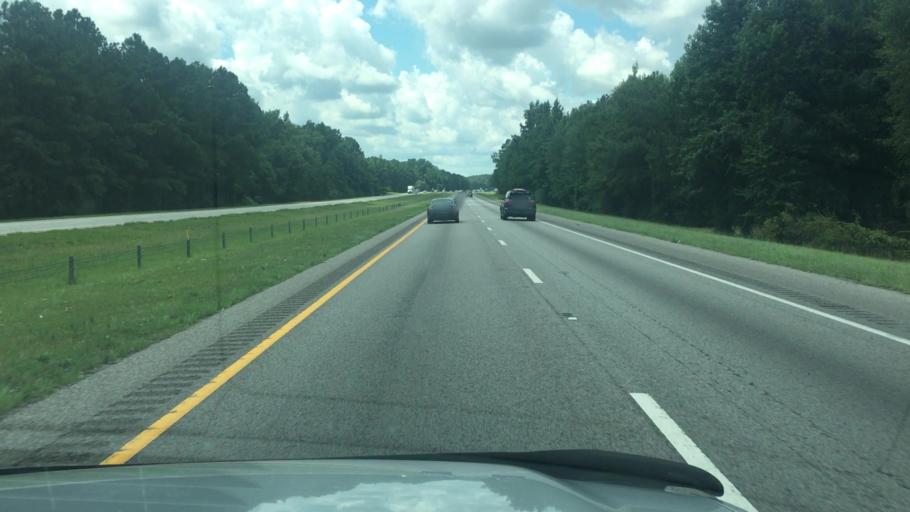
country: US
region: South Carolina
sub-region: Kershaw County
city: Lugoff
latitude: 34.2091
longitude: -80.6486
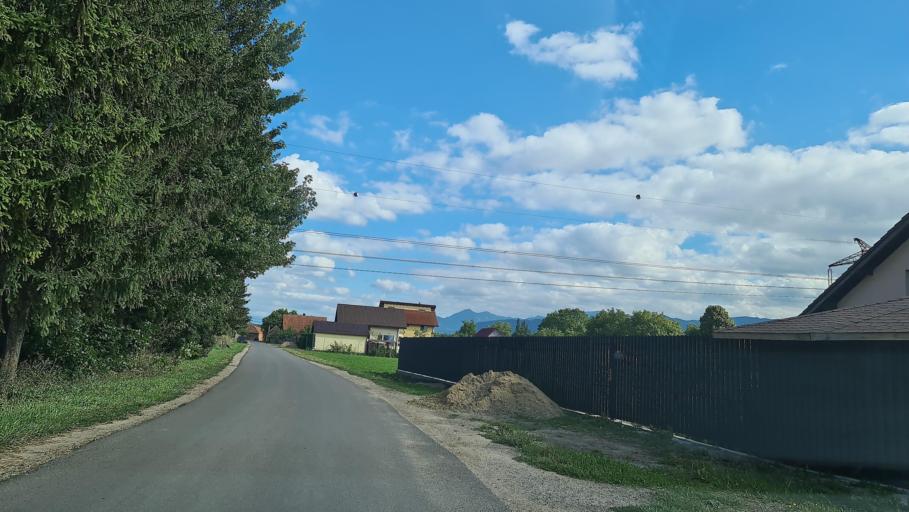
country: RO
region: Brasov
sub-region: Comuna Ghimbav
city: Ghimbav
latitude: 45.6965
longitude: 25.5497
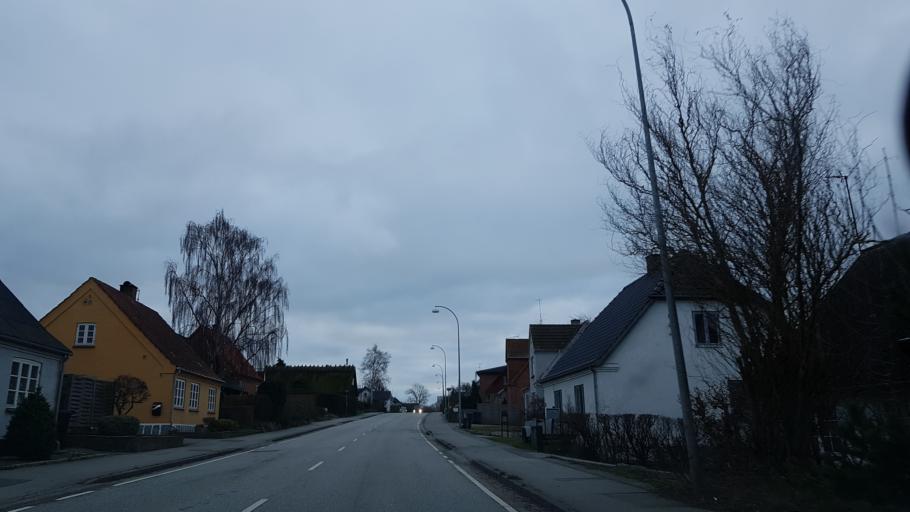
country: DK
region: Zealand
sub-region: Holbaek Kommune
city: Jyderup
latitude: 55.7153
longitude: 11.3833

::::::::

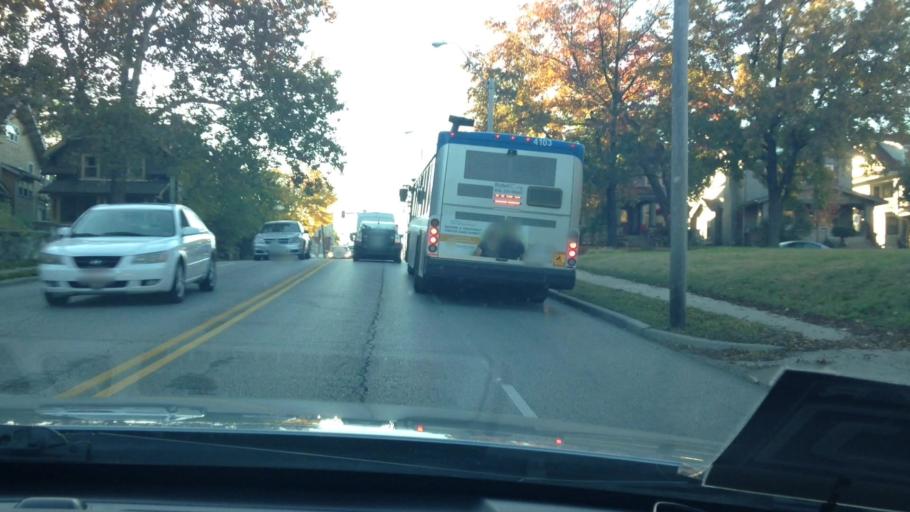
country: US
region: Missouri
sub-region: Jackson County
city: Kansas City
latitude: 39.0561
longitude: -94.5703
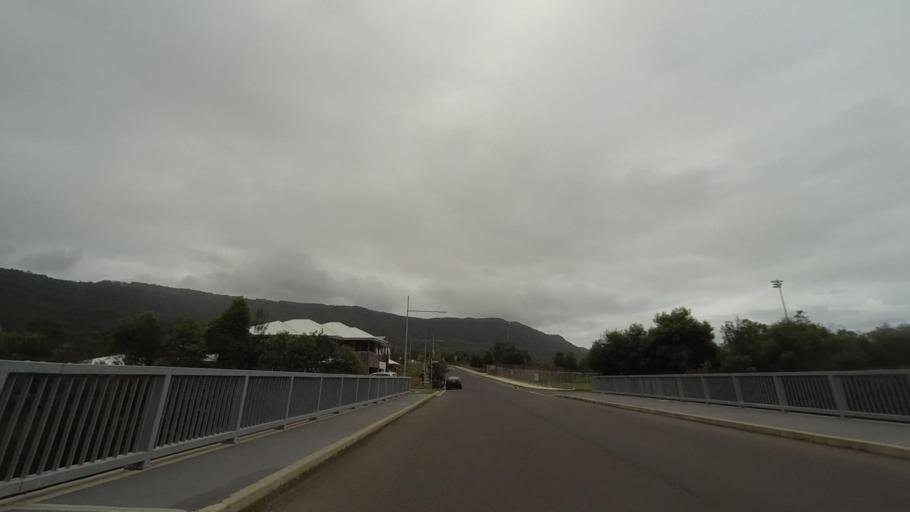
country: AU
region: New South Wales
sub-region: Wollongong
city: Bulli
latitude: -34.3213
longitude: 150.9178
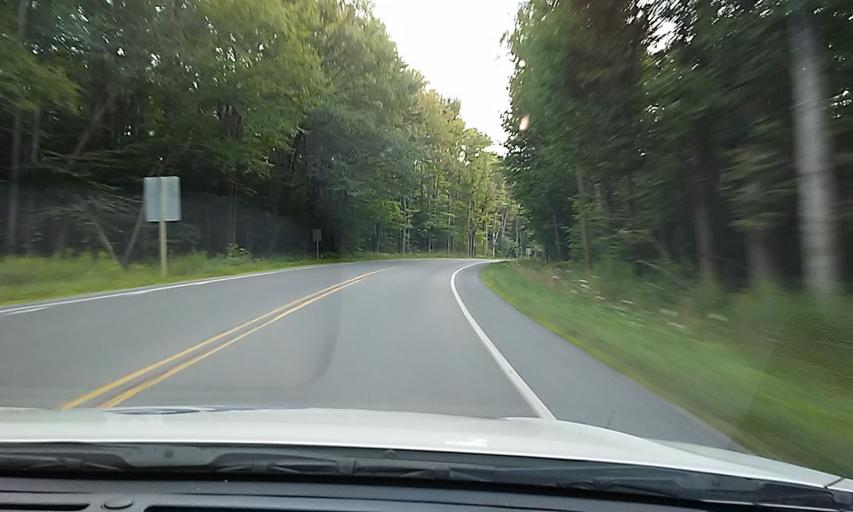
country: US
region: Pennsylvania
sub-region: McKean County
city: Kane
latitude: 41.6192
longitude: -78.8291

::::::::

▸ What is required
Reproduce the entries above from the line containing "region: South Carolina" down to the line containing "latitude: 55.7153", with both of those lines included. Omit the pictures from your answer.

▸ Finished exercise
region: South Carolina
sub-region: Kershaw County
city: Lugoff
latitude: 34.2091
longitude: -80.6486
country: RO
region: Brasov
sub-region: Comuna Ghimbav
city: Ghimbav
latitude: 45.6965
longitude: 25.5497
country: DK
region: Zealand
sub-region: Holbaek Kommune
city: Jyderup
latitude: 55.7153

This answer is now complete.